McBroom v. Meyer

303 P.2d 303 | Okla. | 1956

303 P.2d 303 (1956)

W.A. McBROOM and Chicago, Rock Island and Pacific Railroad Company, a Corporation, Plaintiffs in Error,
v.
Mildred M. MEYER, Administratrix of the Estate of Bennie George Meyer, Deceased, Defendant in Error.

No. 37034.

Supreme Court of Oklahoma.

October 2, 1956.
Rehearing Denied November 13, 1956.

*304 Loyd Benefield, of Savage, Gibson, Benefield & Shelton, Oklahoma City, W.B. Edwards, Seminole, for plaintiffs in error.

Russell B. Holloway, of Rhodes, Crowe, Hieronymus & Holloway, Oklahoma City, for defendant in error.

PER CURIAM.

The accident out of which this action arose occurred at the intersection of the Chicago, Rock Island and Pacific railroad tracks and Beard Street in Shawnee, Oklahoma. The appellants, defendants below, are the railroad corporation and the engineer of the train involved in the collision. The appellee is the widow and administratrix of the estate of the deceased driver of the truck hit by the train.

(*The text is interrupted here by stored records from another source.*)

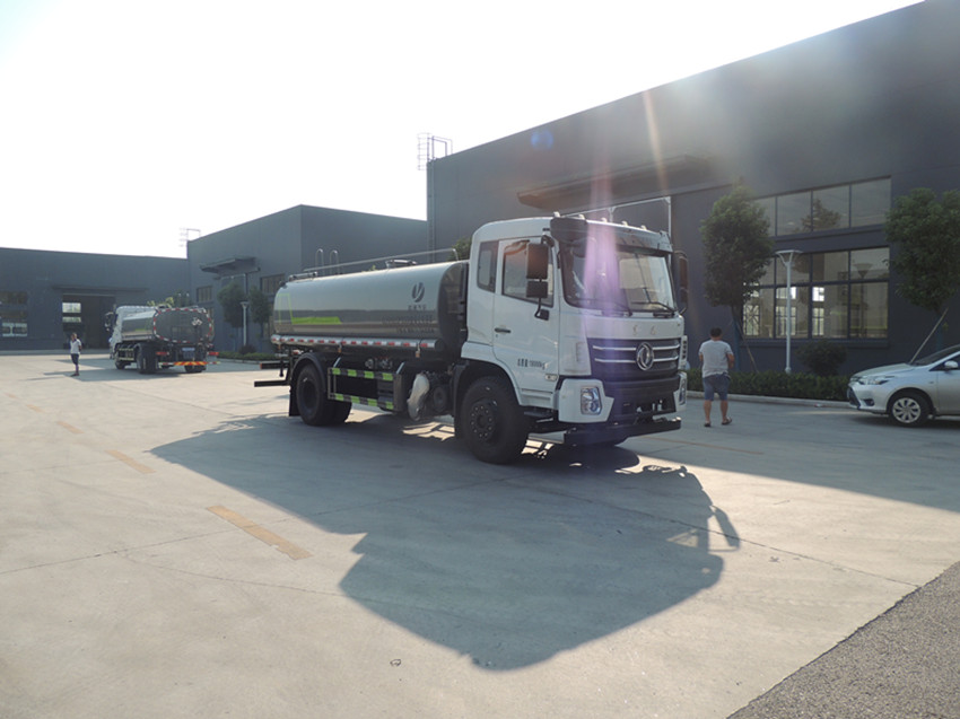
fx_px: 665
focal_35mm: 24
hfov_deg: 71.6
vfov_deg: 56.8
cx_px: 480
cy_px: 360
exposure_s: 1/800
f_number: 3
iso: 100
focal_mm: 4.3
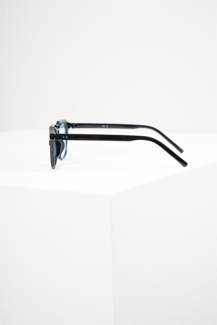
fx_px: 678
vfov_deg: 27.0
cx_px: 108
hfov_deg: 18.2
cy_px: 162
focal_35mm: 75
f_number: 8
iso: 100
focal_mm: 75
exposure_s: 1/125
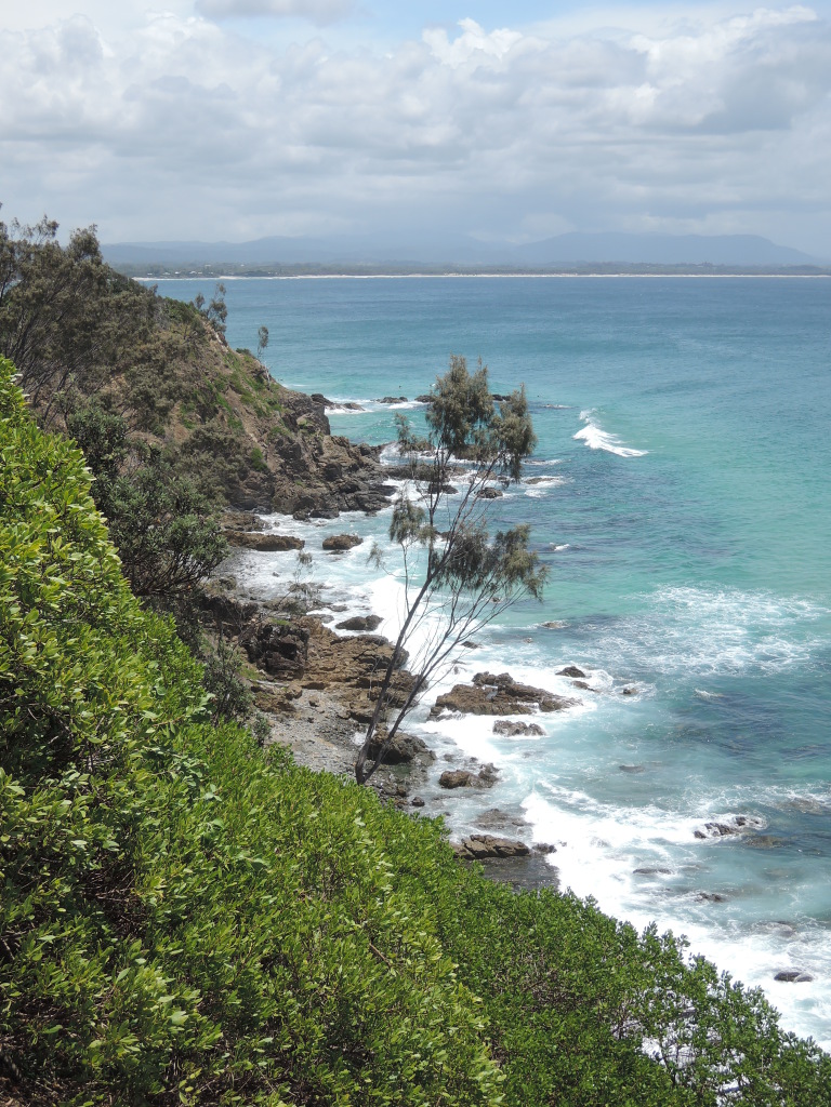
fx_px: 1440
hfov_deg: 32.2
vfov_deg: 42.1
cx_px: 416
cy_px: 554
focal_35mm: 45
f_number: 3.7
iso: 80
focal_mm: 9.6
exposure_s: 1/800
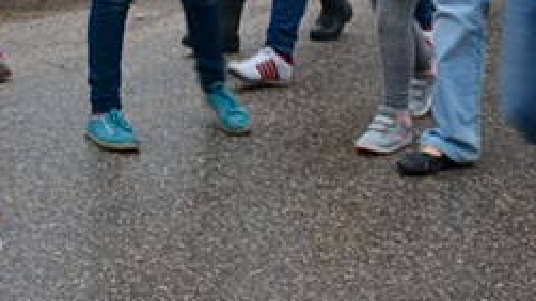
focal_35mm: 149
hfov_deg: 14.3
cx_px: 100
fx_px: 2117
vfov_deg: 7.9
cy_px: -239
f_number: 4
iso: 560
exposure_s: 1/60
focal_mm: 28
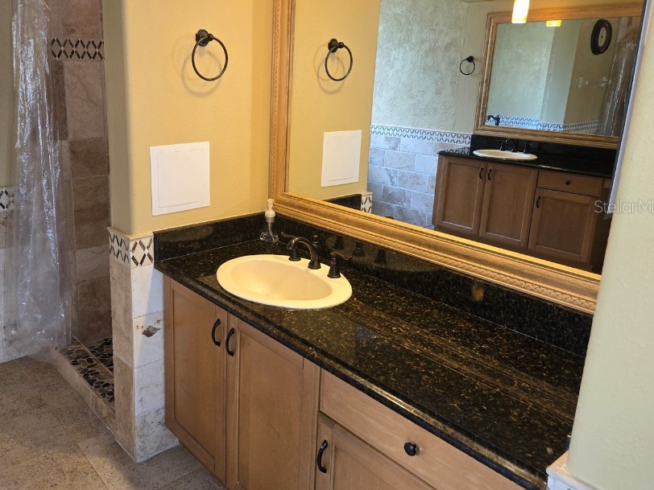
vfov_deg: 48.0
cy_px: 206
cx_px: 258
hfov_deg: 61.1
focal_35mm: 29
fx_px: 548
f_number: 1.8
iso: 100
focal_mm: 5.4
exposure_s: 1/24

At about 6:40 P.M., October 22, 1952, the deceased was returning to his employer's wholesale grocery warehouse from his route as truck driver salesman. He was driving the truck north on Beard Street toward his destination which was located just to the north of the defendants' railroad right-of-way. The tracks run east and west. There are three tracks at this crossing, the one on the north being the main line. The freight track is fourteen feet south of the main line track, and an additional "clearing track" is some twenty-five feet further south. The defendant corporation had installed an automatic flashing light and bell signal at the crossing to provide a warning of the approach of trains. At the southwest corner of the intersection there was a building that, to some extent, obstructed the view of the tracks to the west. This particular street is heavily traveled because it is a highway route through Shawnee. The train approached the crossing from the west, and it appears that it was operating 45 minutes behind schedule at the time of the accident.

The testimony to support the alleged liability dealt with three specific allegations of negligence. These were: the excessive speed of the train through town in violation of a city ordinance; the failure of the engineer to sound a proper warning of his approach; and the failure of the automatic signal to function. The jury returned a verdict for the plaintiff upon which judgment was entered after the plaintiff agreed to a remittitur. Appellants contend that the evidence was insufficient to support the judgment and particularly that the first and second allegations of negligence could not have been the proximate cause of the accident.

We must admit that the testimony to support the plaintiff's cause of action was adduced from a few witnesses who were vastly outnumbered by those testifying on behalf of the defendants. Questions of fact and the weight and credibility of witnesses' testimony in such a case are determined by the jury. Therefore, if there was any testimony to justify submission of the issues to the jury, its conclusion is final. The reiteration of the proposition requires no citation of authority.

The appellants' argument as to the first two alleged acts of negligence not constituting the proximate cause of the collision rests upon their conclusion that the automatic signal device was functioning, thereby providing ample warning to the deceased. But the eye witness Hardesty, who was himself approaching the crossing, testified that he was only fifty feet from the point of impact and that he did not see the light nor hear the bell at, or before, the collision, and that there was nothing to have prevented him from observing the warning lights had they functioned. This testimony was entitled to probative force under the rule of Fleming v. Pattillo, 196 Okl. 557, 167 P.2d 40. Thus, we conclude the appellants' theory is unpersuasive, for there was testimony that the train was exceeding the authorized speed; there was testimony that the engineer failed to sound sufficient warning to notify motorists even though he complied with the minimum standard of the statute, Missouri, K. & T.R. Co. v. Stanton, 78 Okl. 167, 189 P. 753; and there was testimony that the automatic signal failed to function. This testimony, considered in relation to the type of crossing involved, raised issues of fact as to whether these were acts of negligence that singly, or in combination, proximately caused the resulting collision or whether, on the other hand, the deceased was contributorily negligent. *305 It follows that the matter was properly submitted to the jury and their verdict is binding on this court on appeal where, as here they appear to have been properly instructed. Kansas, O. & G. Ry. Co. v. Clark, Okl., 262 P.2d 426.

Affirmed.

WILLIAMS, V.C.J., and CORN, DAVISON, HALLEY, BLACKBIRD, JACKSON and CARLILE, JJ., concur.

The Court acknowledges the aid of the Supreme Court Commissioners in the preparation of this opinion. After a tentative opinion was written by Commissioner James H. Nease, and approved by Jean R. Reed and J.W. Crawford, the cause was assigned to a Justice of this Court for examination and report to the Court. Thereafter, upon report and consideration in conference, the foregoing opinion was adopted by the Court.